NDIS Reserve Fund

E&OE

Interview Transcript – ABC Melbourne, Mornings with Virginia Trioli

Topics: NDIS Reserve Fund

Virgina Trioli:

Today the Victorian and the New South Wales governments are accusing the Commonwealth Government of holding back $1.7 billion in funds promised to the NDIS, so are they? Stuart Robert is the Minister for the NDIS and joins you now minister good morning.

Minister Robert:

Good morning, Virginia. How are you?

Trioli:

I’m well thank you. Are you hoarding these funds?

Minister:

No, it is a ridiculous story from a ridiculous letter written by two governments that want money to spend on other projects. I can’t refute this more strongly than that.

Trioli:

Hang on. You’re saying that both the New South Wales and state governments are trying to get NDIS money to use on other projects.

Minister:

This is a reserve fund of a bit over a billion dollars. Which all the states and territories have to agree on how will use it as a contingency or reserve fund. The New South Wales and Victorian governments just want their half of it so they can spend it to prop their budgets up. And that’s not what it’s designed for. It’s designed to be spent over time. So for example, if a small percentage was spent in a year, that would be funds of 50 to 100 million, I’ve just plucked a number. But it is not about taking 1.7, and the numbers only about $1 billion in spending money, this is the reserve fund to be used over time. I will not allow the two larger states to bully the rest of the smaller states to get hold of all the funding to blow it on their pet projects.

Trioli:

But hang on how well I don’t know what their pet projects are supposed to be what, what do you say they are? Because, as I understand it, once you reached this so called breakthrough agreement, eight months ago about trying to deal with families who have long term and complex disabilities, that you’re withholding the money until after the federal budget is handed down in May.

Minister:

Not at all.

Trioli:

[Interrupts]

Which makes your bottom line look better heading into the budget, no?

Minister:

Not at all, couldn’t be more wrong. Virginia, I’m sorry with great respect. The NDIS is fully funded and demand driven. We’ve reached multiple agreements with Disability Reform Council on justice, on mental health, on out of home care, on transition to hospitals and supports. The reserve fund is fundamentally and utterly separate. This is a completely different issue. It’s about funds that have been sitting there designed for reserve or contingency and how we build a reserve fund that can be used in perpetuity, not just this year, next year, or next decade. How do we invest them and how do we use them for key areas, that is the reserve fund, nothing to do with anything else.

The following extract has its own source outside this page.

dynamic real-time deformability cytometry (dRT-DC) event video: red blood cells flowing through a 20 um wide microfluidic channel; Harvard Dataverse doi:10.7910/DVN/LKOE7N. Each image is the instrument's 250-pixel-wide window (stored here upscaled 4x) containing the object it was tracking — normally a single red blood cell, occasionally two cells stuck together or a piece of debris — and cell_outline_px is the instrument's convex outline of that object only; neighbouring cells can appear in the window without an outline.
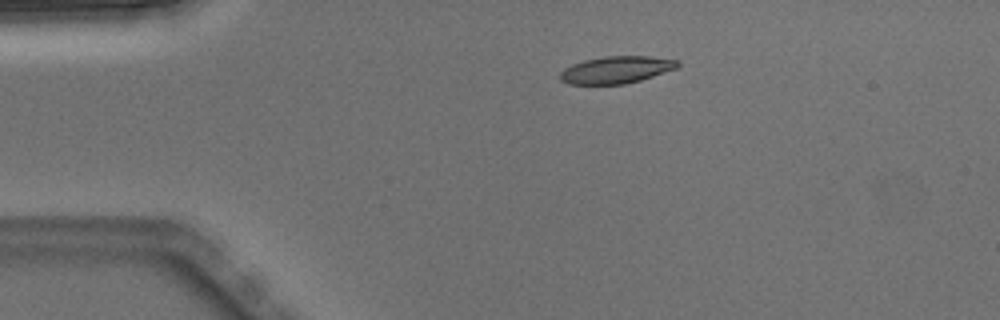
{"species": "Egyptian fruit bat (a non-hibernating species)", "species_latin": "Rousettus aegyptiacus", "temperature_condition": "warm", "stored_images_in_passage": 4, "camera_frame_rate_fps": 3000, "um_per_image_px": 0.085, "animal": {"sex": "male"}, "frame": {"image": 1, "passage_image": 3, "time_ms": 0.667, "image_size_px": [1000, 320], "cell_outline_px": [[680, 64], [676, 68], [640, 80], [624, 84], [568, 84], [560, 80], [560, 72], [564, 68], [572, 64], [584, 60], [604, 56], [648, 56], [680, 60]], "centroid_in_image_um": [52.36, 5.92], "position_along_channel_um": 32.6, "area_um2": 18.55}}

And for the two largest states to try to bully the smaller states and the Commonwealth to release their money rather than use it for the intended purposes, is not what we are going to do.

Trioli:

Well, that’s not what the state minister here responsible, Luke Donnellan says, he says his office has been told there’ll be no final agreement on the rollout of that money until after the May budget. Is that correct? And if that’s correct, can you tell us why?

Minister:

The next DRC meeting where we will be discussing this is currently pencilled in for the 6th of April, and that is when we will get agreement on the final parameters of this reserve- [interrupted]

Trioli:

But, but to be released after the May budget, you see the logical conclusion, people are going to draw there.

Minister:

But a reserve fund doesn’t get released. This isn’t a whole big bucket of money that goes to the states, it’ll be a reserve fund that will sit there that we may not want to spend at all for the first 2-3-4 years from this reserve fund. We may want to spend small amounts of money to deal with specific national problems. Or we might want to just keep it and build it for 10 years, and then use it so all those design parameters will be set by all of the Disability Ministers, not just the two big states that want it all spent today.

Trioli:

Is it part of the problem still, though, and has been from the very early days of the NDIS that people are finding it is taking so long to get into the system for the plans to be approved to get the assessments to get the tick off, that that money sits there. And you can say it’s demand driven. The demand simply hasn’t come in yet. Because they can’t get through the system quickly. Isn’t that the case?

Minister:

No, because, if you look at the last quarterly report I released last week-[interrupted]

Trioli:

Minister, I am going to jump in there, because I’m about to be flooded with calls and texts from people saying, we’ve been waiting months for our money.

Minister:

Well for children, for them to get a plan, it’s in the mid-50s, in terms of days. So I absolutely acknowledge as we put in 340,000 people over three years into scheme, then where some real challenges. NDIA are on top of those challenges now, it’s got 800 new staff – [interrupted]

Trioli:

I’m sorry, we are going to have to leave it there just because we’re about to crash into the news.